Problem:
Report every line in the entries below that contains the string "avaliability", matching case exactly.

Given information:

- - -

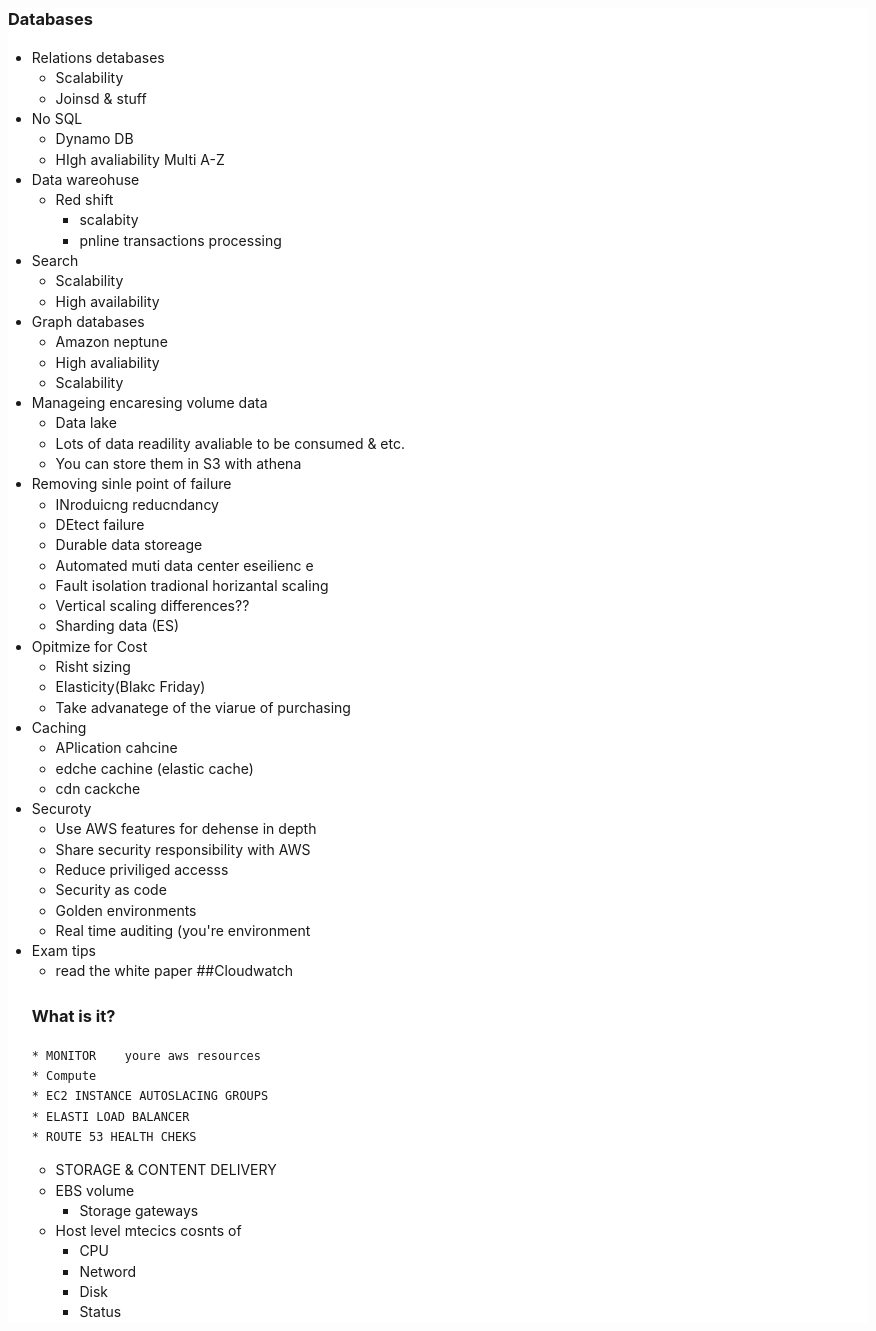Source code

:   ### Databases
  * Relations detabases
    * Scalability 
    * Joinsd & stuff 
  * No SQL
    * Dynamo DB
    * HIgh avaliability Multi A-Z
  * Data wareohuse
    * Red shift
      * scalabity 
      * pnline transactions processing
  * Search
    * Scalability
    * High availability 
  * Graph databases
    * Amazon neptune 
    * High avaliability 
    * Scalability
  * Manageing encaresing volume data
    * Data lake 
    * Lots of data readility avaliable to be consumed & etc. 
    * You can store them in S3 with athena
  * Removing sinle point of failure
    * INroduicng reducndancy 
    * DEtect failure 
    * Durable data storeage 
    * Automated muti data center eseilienc e
    * Fault isolation tradional horizantal scaling
    * Vertical scaling differences??
    * Sharding data (ES)
  * Opitmize for Cost 
    * Risht sizing 
    * Elasticity(Blakc Friday)
    * Take advanatege of the viarue of purchasing 
  * Caching 
    * APlication cahcine 
    * edche cachine (elastic cache)
    * cdn cackche 
  * Securoty 
    * Use AWS features for dehense in depth
    * Share security responsibility with AWS
    * Reduce priviliged accesss
    * Security as code
    * Golden environments
    * Real time auditing (you're environment
  * Exam tips
    * read the white paper
  ##Cloudwatch 
    ### What is it?
        * MONITOR    youre aws resources
        * Compute
        * EC2 INSTANCE AUTOSLACING GROUPS 
        * ELASTI LOAD BALANCER
        * ROUTE 53 HEALTH CHEKS 
      * STORAGE & CONTENT DELIVERY
    * EBS volume 
      * Storage gateways 
    * Host level mtecics cosnts of 
      * CPU 
      * Netword
      * Disk 
      * Status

- - -

Response below:
    * HIgh avaliability Multi A-Z
    * High avaliability 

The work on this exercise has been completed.